**Records supplied:**
# # # # # # #

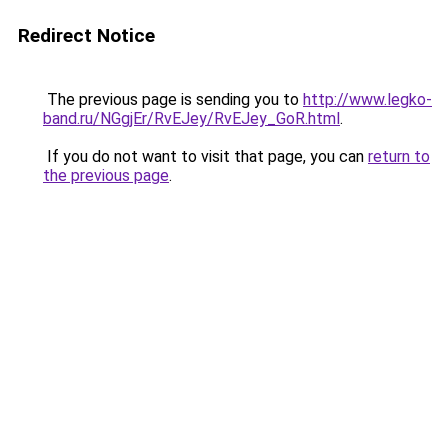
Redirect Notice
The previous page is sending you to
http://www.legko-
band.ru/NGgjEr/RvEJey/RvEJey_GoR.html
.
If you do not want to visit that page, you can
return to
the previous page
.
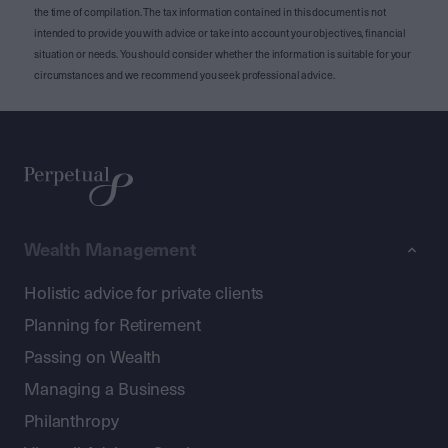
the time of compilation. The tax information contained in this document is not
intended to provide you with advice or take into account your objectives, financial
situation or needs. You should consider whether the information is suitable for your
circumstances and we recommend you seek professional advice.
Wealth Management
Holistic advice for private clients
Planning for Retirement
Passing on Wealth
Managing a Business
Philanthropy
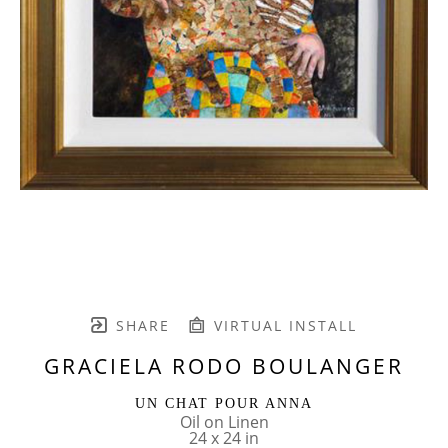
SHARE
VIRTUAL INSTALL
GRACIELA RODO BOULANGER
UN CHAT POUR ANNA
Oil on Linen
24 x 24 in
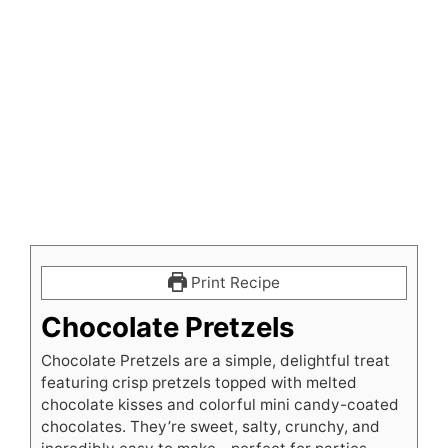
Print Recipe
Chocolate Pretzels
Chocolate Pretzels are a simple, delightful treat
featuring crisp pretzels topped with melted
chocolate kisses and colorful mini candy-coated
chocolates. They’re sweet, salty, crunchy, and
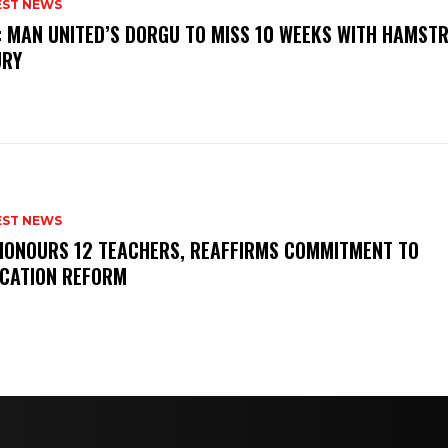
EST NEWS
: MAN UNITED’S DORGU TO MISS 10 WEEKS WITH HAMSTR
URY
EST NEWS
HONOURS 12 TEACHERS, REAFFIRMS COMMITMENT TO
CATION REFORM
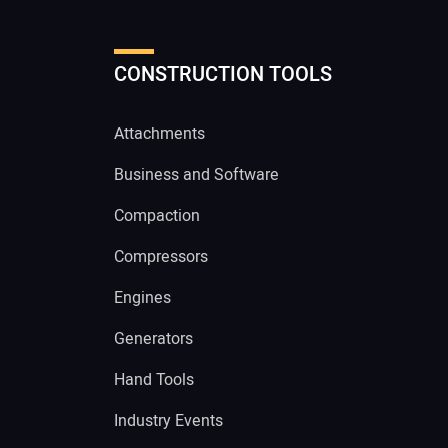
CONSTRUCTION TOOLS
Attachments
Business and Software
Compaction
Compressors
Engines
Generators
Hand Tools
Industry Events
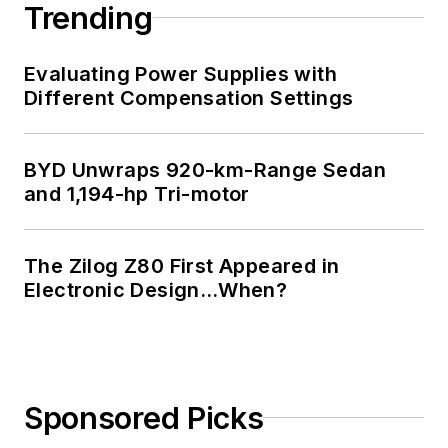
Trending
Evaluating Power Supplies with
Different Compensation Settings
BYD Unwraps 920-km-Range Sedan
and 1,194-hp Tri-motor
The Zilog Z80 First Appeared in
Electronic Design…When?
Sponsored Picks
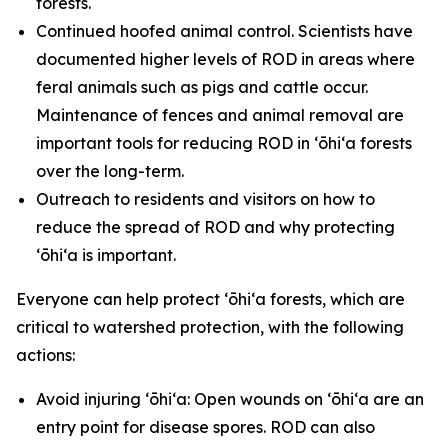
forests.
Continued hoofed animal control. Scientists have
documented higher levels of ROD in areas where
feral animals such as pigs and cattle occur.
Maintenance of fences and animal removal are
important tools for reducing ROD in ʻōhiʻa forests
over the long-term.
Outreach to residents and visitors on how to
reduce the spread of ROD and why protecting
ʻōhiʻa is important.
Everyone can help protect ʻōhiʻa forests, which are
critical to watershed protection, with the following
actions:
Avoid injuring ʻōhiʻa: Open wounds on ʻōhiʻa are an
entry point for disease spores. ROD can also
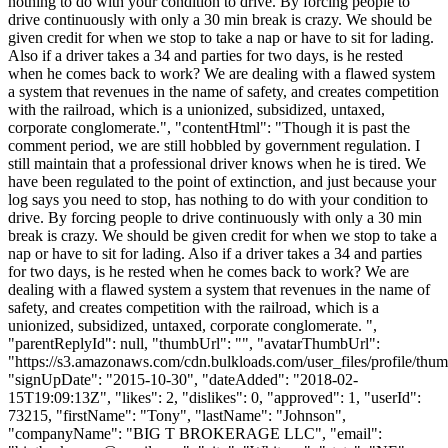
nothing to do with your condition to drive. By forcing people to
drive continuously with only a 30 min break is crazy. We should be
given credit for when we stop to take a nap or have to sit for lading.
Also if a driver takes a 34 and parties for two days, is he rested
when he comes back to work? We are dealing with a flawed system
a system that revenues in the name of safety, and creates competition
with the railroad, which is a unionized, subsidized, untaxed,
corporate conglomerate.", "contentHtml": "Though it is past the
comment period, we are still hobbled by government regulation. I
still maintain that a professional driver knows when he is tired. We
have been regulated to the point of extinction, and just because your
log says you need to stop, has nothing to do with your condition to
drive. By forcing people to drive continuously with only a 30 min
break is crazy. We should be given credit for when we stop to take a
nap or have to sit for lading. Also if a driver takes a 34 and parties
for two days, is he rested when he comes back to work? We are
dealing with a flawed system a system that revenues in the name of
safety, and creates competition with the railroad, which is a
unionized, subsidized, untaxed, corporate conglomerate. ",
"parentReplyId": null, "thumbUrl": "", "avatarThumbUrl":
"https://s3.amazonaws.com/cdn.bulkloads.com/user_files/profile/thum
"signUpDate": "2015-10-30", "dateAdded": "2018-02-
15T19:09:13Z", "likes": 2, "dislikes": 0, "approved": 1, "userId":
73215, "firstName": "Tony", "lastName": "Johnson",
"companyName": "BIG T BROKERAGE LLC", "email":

# # # # # # #

Print the rows verbatim, beginning at the line that has "the time of" and stopping after the line that has "entry point for disease spores. ROD can also". Leave the pictures out of your answer.

**Exercise solution:**
the time of compilation. The tax information contained in this document is not
intended to provide you with advice or take into account your objectives, financial
situation or needs. You should consider whether the information is suitable for your
circumstances and we recommend you seek professional advice.
Wealth Management
Holistic advice for private clients
Planning for Retirement
Passing on Wealth
Managing a Business
Philanthropy
SHARE
VIRTUAL INSTALL
GRACIELA RODO BOULANGER
UN CHAT POUR ANNA
Oil on Linen
24 x 24 in
Print Recipe
Chocolate Pretzels
Chocolate Pretzels are a simple, delightful treat
featuring crisp pretzels topped with melted
chocolate kisses and colorful mini candy-coated
chocolates. They’re sweet, salty, crunchy, and
EST NEWS
: MAN UNITED’S DORGU TO MISS 10 WEEKS WITH HAMSTR
URY
EST NEWS
HONOURS 12 TEACHERS, REAFFIRMS COMMITMENT TO
CATION REFORM
CONSTRUCTION TOOLS
Attachments
Business and Software
Compaction
Compressors
Engines
Generators
Hand Tools
Industry Events
Trending
Evaluating Power Supplies with
Different Compensation Settings
BYD Unwraps 920-km-Range Sedan
and 1,194-hp Tri-motor
The Zilog Z80 First Appeared in
Electronic Design…When?
Sponsored Picks
forests.
Continued hoofed animal control. Scientists have
documented higher levels of ROD in areas where
feral animals such as pigs and cattle occur.
Maintenance of fences and animal removal are
important tools for reducing ROD in ʻōhiʻa forests
over the long-term.
Outreach to residents and visitors on how to
reduce the spread of ROD and why protecting
ʻōhiʻa is important.
Everyone can help protect ʻōhiʻa forests, which are
critical to watershed protection, with the following
actions:
Avoid injuring ʻōhiʻa: Open wounds on ʻōhiʻa are an
entry point for disease spores. ROD can also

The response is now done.